ABOUT THIS EXERCISE:
Locate, in the data below, the line that contains "thumb ip: (593, 413)" and the line that contains "thumb mcp: (639, 437)"; reproduce exactly those two lines and every line between them, nothing more.

DATASET EXTRACT:
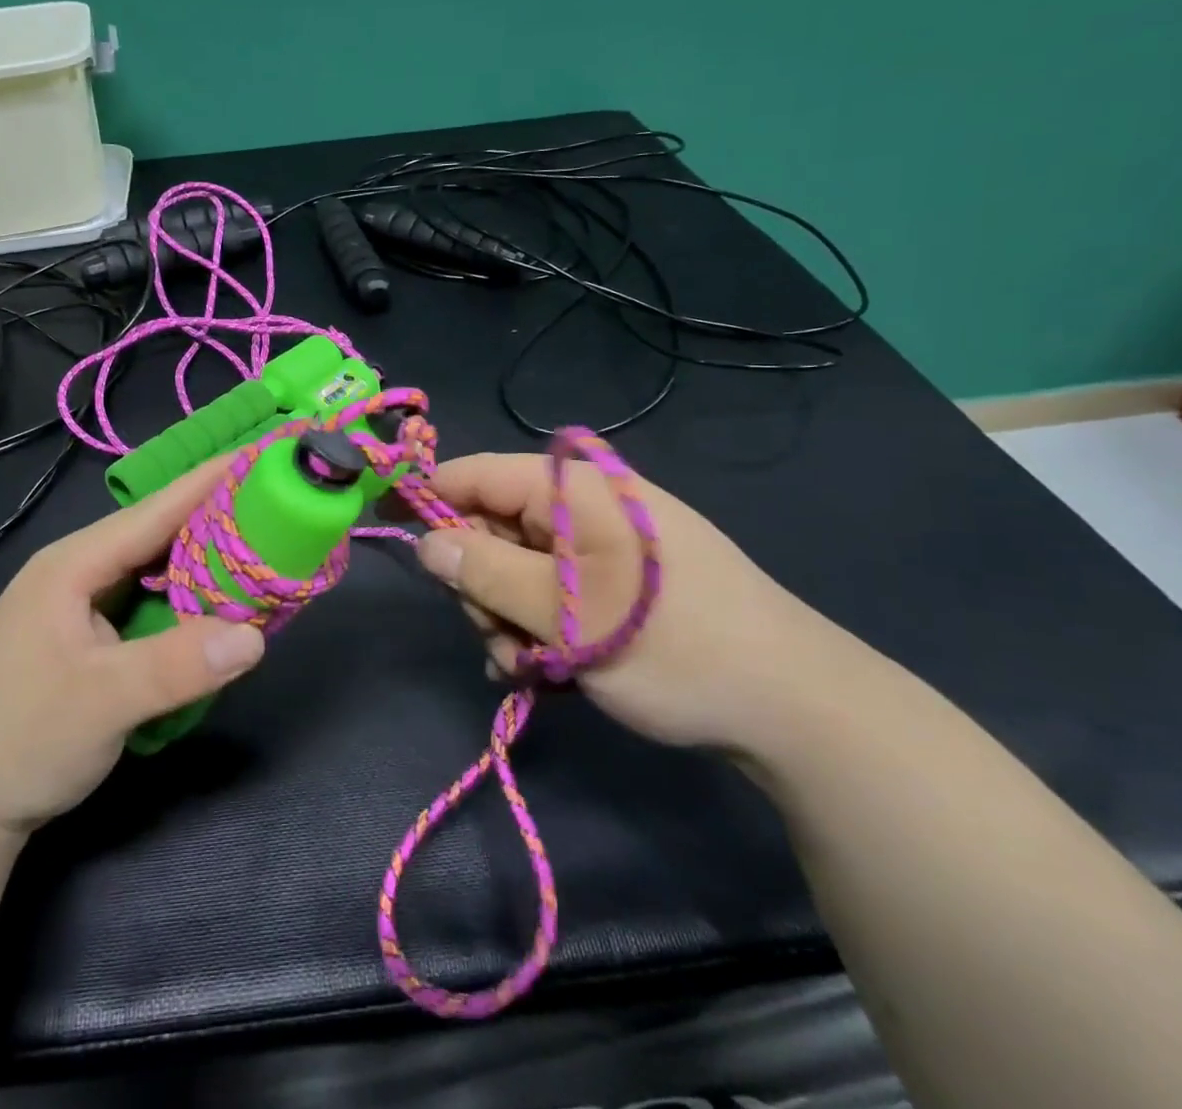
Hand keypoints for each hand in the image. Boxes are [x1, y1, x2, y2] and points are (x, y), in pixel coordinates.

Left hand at [0, 460, 264, 836]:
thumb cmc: (19, 740)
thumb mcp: (100, 702)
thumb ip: (176, 666)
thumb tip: (256, 636)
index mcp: (74, 565)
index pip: (156, 510)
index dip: (211, 481)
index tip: (263, 456)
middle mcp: (81, 570)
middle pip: (161, 532)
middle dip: (219, 516)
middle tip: (281, 505)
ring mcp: (85, 602)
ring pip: (159, 566)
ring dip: (209, 559)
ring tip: (266, 546)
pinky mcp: (94, 634)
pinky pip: (154, 600)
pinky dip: (191, 597)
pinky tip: (223, 603)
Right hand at [415, 452, 836, 751]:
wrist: (795, 707)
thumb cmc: (673, 648)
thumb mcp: (565, 615)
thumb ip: (486, 574)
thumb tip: (426, 543)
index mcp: (575, 489)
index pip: (476, 474)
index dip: (427, 499)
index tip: (386, 529)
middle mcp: (585, 506)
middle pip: (492, 528)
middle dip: (480, 587)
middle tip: (499, 641)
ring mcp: (602, 545)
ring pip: (517, 569)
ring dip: (508, 620)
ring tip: (533, 669)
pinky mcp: (616, 581)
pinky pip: (551, 592)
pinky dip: (539, 630)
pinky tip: (551, 672)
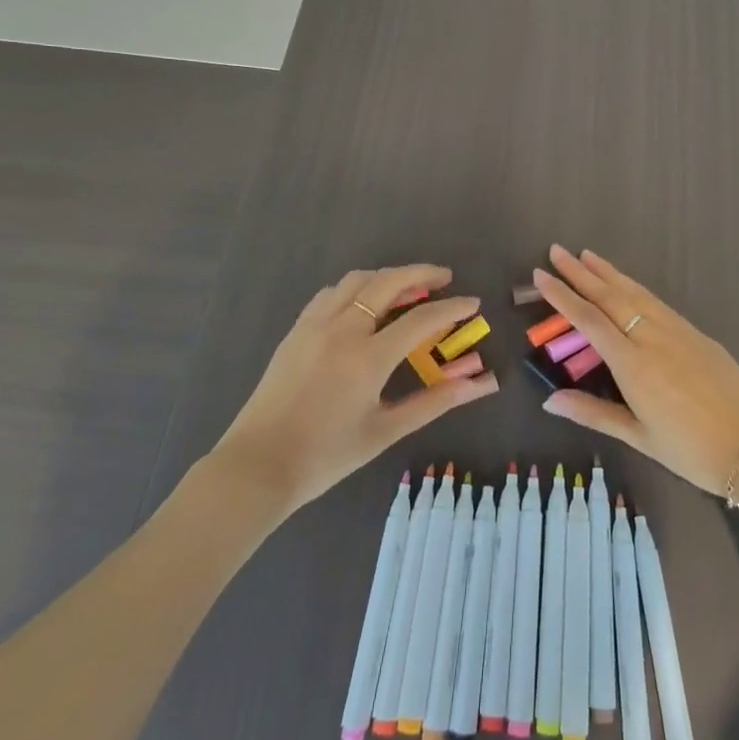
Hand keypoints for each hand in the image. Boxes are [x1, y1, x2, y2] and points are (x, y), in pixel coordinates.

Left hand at [211, 264, 497, 512]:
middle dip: (421, 273)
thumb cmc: (327, 455)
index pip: (422, 319)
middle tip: (444, 278)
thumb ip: (435, 401)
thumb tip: (481, 384)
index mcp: (368, 357)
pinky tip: (364, 305)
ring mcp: (315, 324)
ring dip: (387, 277)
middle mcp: (342, 330)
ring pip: (357, 280)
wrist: (258, 466)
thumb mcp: (386, 430)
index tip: (473, 303)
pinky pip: (332, 293)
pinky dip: (356, 288)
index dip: (452, 307)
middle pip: (388, 282)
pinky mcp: (296, 330)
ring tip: (408, 288)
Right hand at [535, 245, 738, 495]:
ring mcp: (676, 330)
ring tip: (586, 255)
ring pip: (635, 292)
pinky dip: (634, 286)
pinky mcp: (695, 332)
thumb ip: (593, 413)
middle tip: (556, 251)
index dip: (562, 296)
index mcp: (632, 364)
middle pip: (609, 296)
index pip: (588, 320)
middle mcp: (651, 337)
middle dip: (580, 272)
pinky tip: (627, 283)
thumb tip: (549, 400)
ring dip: (608, 272)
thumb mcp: (639, 437)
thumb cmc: (691, 450)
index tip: (540, 275)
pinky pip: (656, 301)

SOLUTION:
thumb ip: (593, 413)
middle tip: (556, 251)
index dip: (562, 296)
index mcp: (632, 364)
middle pip: (609, 296)
index pip: (588, 320)
middle mcp: (651, 337)
middle dip: (580, 272)
pinky tip: (627, 283)
thumb tip: (549, 400)
ring dip: (608, 272)
thumb mcp: (639, 437)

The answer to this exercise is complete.